Recopiez à l'identique, dans le texte sur la discipline budgétaire de la zone euro, le passage allant de "Encore faut-il s’entendre" jusqu'à "Nous y sommes.".
━━━ TEXTE FOURNI ━━━
Mosco I et Mosco II edit
L’ironie du dernier avertissement adressé par la Commission Européenne à la France n’a échappé à personne. Au delà du talent caméléonique du nouveau commissaire et ancien ministre, le dernier épisode du long feuilleton en cours illustre le triste état des mécanismes de discipline budgétaire de la zone euro.
Il n’a jamais fait de doute que la zone euro ne peut pas survivre sans que la discipline budgétaire ne soit fermement établie dans chacun des pays membres. La Grèce, éternellement indisciplinée, en a fait la démonstration spectaculaire en 2010, déclenchant un processus contagieux qui a failli emporter la monnaie unique. La France, presque aussi indisciplinée (les deux pays partagent la caractéristique de n’avoir jamais équilibré leurs budgets depuis 1974) constitue le dernier risque en date.
Encore faut-il s’entendre sur ce que signifie discipline budgétaire. La version rigoriste est que le budget doit être en équilibre ou en surplus. C’est l’opinion qui prévaut en Allemagne et qui a conduit en 2011 au Traité sur la stabilité, la coordination et la gouvernance (TSCG), connu sous le nom légèrement plus romantique de Pacte budgétaire européen. En fait, le pacte autorise un déficit de 0,5% du PIB en année normale, un peu plus en période de récession, mais dans ce cas cela se négocie. Nous y sommes.
━━━ DOCUMENTS FOURNIS ━━━
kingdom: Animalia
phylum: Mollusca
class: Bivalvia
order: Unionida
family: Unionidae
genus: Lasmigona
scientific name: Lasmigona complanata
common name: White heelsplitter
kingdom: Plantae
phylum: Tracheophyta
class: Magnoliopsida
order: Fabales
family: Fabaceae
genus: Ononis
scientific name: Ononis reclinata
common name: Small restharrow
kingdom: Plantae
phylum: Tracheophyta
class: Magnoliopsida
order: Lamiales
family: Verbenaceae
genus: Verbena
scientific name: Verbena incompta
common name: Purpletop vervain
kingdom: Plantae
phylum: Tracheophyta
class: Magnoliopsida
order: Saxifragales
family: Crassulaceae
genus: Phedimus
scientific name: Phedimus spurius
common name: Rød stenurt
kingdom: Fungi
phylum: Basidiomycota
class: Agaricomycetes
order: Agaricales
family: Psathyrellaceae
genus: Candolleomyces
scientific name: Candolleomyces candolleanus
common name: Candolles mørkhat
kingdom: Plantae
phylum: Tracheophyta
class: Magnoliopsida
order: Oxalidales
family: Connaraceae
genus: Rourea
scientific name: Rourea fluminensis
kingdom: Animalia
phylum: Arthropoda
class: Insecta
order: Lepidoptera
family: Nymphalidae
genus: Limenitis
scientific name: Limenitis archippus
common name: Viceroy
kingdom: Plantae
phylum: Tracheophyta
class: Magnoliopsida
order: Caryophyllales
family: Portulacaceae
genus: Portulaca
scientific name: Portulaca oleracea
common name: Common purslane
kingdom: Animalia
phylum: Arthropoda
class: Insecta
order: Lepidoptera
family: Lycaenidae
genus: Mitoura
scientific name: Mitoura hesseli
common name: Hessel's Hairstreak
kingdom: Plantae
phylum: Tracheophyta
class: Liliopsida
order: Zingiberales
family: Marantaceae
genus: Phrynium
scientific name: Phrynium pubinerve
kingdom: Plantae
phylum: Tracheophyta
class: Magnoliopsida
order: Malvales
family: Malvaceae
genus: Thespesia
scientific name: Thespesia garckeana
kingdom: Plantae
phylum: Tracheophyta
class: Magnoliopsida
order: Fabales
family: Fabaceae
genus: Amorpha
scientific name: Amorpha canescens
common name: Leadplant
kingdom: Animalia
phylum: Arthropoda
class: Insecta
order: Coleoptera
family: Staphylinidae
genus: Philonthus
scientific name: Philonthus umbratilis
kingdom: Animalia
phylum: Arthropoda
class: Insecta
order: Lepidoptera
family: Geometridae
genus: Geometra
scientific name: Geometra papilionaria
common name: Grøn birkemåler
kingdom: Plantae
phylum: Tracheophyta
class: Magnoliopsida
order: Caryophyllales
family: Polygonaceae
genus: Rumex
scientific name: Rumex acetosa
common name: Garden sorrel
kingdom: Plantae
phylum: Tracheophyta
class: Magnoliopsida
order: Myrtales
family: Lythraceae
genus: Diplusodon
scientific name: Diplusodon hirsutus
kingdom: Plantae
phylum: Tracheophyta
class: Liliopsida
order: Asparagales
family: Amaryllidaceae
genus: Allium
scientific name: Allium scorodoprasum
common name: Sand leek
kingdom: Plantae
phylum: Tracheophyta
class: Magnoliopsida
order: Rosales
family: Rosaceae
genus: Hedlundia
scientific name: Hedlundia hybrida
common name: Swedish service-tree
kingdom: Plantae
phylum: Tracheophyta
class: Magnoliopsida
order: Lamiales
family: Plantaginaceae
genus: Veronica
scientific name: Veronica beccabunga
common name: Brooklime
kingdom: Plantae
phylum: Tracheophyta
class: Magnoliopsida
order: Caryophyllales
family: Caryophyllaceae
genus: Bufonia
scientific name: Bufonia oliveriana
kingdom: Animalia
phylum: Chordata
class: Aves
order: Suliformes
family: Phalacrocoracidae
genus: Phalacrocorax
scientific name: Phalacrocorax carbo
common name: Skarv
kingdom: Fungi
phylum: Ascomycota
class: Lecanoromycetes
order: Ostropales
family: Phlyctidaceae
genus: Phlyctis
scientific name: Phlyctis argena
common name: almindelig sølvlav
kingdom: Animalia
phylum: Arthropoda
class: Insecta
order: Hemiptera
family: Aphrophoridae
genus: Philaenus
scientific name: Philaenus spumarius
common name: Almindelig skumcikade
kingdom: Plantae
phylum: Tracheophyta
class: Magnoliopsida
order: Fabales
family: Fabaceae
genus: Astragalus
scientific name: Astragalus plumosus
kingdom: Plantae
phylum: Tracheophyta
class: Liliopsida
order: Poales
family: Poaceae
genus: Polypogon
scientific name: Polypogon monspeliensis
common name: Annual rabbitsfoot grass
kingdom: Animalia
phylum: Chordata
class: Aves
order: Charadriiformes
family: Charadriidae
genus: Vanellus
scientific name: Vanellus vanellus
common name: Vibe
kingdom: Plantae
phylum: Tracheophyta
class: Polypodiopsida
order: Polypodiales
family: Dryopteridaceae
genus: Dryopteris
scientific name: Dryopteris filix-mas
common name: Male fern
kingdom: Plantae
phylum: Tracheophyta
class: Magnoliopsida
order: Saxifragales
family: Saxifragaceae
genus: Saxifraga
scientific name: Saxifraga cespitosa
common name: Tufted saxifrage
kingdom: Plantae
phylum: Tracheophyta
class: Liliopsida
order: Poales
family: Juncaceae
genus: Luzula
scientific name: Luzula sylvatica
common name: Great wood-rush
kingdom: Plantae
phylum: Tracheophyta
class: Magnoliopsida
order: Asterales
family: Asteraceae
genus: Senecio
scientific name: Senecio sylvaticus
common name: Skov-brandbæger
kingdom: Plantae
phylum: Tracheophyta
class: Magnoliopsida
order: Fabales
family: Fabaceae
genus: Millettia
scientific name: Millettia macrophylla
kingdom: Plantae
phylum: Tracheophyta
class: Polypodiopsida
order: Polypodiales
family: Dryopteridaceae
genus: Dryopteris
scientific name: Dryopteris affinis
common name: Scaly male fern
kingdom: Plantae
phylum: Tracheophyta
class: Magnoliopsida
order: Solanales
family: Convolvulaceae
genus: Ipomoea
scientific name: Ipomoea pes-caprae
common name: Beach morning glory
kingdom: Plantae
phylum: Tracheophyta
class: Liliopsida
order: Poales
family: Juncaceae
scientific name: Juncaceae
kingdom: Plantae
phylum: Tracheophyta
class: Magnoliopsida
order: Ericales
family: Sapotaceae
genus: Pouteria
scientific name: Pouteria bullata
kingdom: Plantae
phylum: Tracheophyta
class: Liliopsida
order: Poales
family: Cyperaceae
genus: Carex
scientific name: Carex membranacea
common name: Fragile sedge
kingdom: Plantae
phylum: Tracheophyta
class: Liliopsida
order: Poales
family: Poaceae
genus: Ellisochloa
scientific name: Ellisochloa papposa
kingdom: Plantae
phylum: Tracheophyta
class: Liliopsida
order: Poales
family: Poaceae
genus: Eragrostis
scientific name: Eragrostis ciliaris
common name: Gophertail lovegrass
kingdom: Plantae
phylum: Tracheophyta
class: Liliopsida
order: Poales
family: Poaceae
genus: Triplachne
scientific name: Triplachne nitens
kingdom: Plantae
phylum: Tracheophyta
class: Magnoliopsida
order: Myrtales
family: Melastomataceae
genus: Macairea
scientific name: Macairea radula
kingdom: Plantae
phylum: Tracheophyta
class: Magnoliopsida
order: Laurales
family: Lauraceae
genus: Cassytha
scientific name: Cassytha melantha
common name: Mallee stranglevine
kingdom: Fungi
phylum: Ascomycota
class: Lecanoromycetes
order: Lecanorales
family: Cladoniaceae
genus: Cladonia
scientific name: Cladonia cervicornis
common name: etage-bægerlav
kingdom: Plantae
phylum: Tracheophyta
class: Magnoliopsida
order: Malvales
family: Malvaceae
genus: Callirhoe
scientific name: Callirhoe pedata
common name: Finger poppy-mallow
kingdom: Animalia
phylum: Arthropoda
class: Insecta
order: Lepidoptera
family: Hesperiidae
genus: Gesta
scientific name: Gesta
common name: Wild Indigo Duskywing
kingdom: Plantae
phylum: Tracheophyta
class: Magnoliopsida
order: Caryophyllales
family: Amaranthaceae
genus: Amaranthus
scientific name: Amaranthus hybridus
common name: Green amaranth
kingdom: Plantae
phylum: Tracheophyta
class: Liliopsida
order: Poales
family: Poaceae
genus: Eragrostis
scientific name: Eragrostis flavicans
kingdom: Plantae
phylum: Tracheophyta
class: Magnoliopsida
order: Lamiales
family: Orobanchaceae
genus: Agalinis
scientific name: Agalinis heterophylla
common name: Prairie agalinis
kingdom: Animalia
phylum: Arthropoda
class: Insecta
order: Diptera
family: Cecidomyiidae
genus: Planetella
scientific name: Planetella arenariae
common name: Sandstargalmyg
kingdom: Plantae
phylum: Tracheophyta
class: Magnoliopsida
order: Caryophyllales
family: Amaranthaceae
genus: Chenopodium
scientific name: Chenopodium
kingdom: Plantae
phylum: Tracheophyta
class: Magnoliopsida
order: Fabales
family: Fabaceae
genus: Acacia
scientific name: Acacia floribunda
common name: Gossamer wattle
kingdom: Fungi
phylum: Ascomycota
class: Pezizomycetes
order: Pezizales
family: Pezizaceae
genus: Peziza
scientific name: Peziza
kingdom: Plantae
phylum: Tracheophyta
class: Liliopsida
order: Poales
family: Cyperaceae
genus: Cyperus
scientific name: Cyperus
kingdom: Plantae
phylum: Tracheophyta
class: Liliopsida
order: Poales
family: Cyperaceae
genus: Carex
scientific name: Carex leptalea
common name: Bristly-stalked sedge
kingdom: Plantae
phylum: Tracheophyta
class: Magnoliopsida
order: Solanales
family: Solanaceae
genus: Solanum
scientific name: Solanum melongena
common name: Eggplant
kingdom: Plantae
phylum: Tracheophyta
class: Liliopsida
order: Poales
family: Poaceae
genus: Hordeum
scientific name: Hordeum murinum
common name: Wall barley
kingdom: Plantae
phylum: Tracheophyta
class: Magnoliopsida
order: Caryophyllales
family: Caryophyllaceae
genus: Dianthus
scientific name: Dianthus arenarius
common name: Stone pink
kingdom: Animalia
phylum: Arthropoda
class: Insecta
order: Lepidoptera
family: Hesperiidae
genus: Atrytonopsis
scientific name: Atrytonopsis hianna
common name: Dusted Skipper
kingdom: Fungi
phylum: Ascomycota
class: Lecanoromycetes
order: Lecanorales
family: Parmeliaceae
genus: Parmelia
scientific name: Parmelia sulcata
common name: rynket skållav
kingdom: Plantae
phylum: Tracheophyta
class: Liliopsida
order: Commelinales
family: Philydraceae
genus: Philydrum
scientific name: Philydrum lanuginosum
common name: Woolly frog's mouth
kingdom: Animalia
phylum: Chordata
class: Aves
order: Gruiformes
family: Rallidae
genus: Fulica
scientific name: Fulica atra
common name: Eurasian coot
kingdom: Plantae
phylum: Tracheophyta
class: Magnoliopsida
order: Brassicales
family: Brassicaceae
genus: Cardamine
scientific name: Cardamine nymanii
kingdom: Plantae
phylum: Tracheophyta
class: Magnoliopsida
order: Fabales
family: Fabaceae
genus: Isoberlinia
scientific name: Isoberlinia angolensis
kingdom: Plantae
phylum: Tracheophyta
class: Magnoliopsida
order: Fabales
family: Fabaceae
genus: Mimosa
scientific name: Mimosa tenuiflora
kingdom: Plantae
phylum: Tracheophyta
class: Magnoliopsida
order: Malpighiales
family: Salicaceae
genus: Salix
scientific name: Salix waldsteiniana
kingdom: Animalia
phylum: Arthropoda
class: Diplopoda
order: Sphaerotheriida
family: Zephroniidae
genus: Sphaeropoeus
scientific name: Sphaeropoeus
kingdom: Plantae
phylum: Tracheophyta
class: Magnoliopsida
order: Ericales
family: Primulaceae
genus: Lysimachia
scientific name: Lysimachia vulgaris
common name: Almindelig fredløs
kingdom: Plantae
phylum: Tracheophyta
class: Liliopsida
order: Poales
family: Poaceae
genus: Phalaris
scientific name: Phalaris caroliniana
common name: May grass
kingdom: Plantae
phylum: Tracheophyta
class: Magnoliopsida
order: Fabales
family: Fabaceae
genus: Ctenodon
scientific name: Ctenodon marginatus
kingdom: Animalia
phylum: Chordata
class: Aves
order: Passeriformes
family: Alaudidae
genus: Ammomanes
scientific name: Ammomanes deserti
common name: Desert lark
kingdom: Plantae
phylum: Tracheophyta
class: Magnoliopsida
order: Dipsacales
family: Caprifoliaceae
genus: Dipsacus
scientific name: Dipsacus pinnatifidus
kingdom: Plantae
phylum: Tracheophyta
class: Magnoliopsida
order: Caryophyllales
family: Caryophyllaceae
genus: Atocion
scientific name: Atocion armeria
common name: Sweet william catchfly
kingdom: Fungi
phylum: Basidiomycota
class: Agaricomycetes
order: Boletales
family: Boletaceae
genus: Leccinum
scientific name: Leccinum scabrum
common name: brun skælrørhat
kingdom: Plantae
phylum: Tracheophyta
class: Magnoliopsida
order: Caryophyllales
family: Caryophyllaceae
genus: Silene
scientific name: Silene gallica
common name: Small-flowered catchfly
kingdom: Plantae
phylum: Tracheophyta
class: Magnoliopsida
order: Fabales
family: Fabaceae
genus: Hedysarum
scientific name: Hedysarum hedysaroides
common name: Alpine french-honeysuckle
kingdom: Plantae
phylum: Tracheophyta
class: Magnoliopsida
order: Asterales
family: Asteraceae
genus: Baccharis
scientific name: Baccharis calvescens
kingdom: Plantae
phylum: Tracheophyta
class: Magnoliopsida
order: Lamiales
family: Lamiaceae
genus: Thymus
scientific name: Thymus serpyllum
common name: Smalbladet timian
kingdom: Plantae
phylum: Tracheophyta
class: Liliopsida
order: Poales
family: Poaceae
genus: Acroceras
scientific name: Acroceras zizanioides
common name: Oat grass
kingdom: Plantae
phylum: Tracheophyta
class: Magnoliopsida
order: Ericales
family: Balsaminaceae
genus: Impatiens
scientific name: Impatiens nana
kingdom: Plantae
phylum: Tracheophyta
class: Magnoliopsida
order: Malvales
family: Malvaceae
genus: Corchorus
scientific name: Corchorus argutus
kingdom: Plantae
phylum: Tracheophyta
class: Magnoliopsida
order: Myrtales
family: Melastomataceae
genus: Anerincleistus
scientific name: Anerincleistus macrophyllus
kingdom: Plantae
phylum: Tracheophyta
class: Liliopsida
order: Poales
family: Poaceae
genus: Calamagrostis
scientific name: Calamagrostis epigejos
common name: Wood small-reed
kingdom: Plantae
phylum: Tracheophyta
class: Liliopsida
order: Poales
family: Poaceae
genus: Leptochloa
━━━
- [RÉPONSE]:
Encore faut-il s’entendre sur ce que signifie discipline budgétaire. La version rigoriste est que le budget doit être en équilibre ou en surplus. C’est l’opinion qui prévaut en Allemagne et qui a conduit en 2011 au Traité sur la stabilité, la coordination et la gouvernance (TSCG), connu sous le nom légèrement plus romantique de Pacte budgétaire européen. En fait, le pacte autorise un déficit de 0,5% du PIB en année normale, un peu plus en période de récession, mais dans ce cas cela se négocie. Nous y sommes.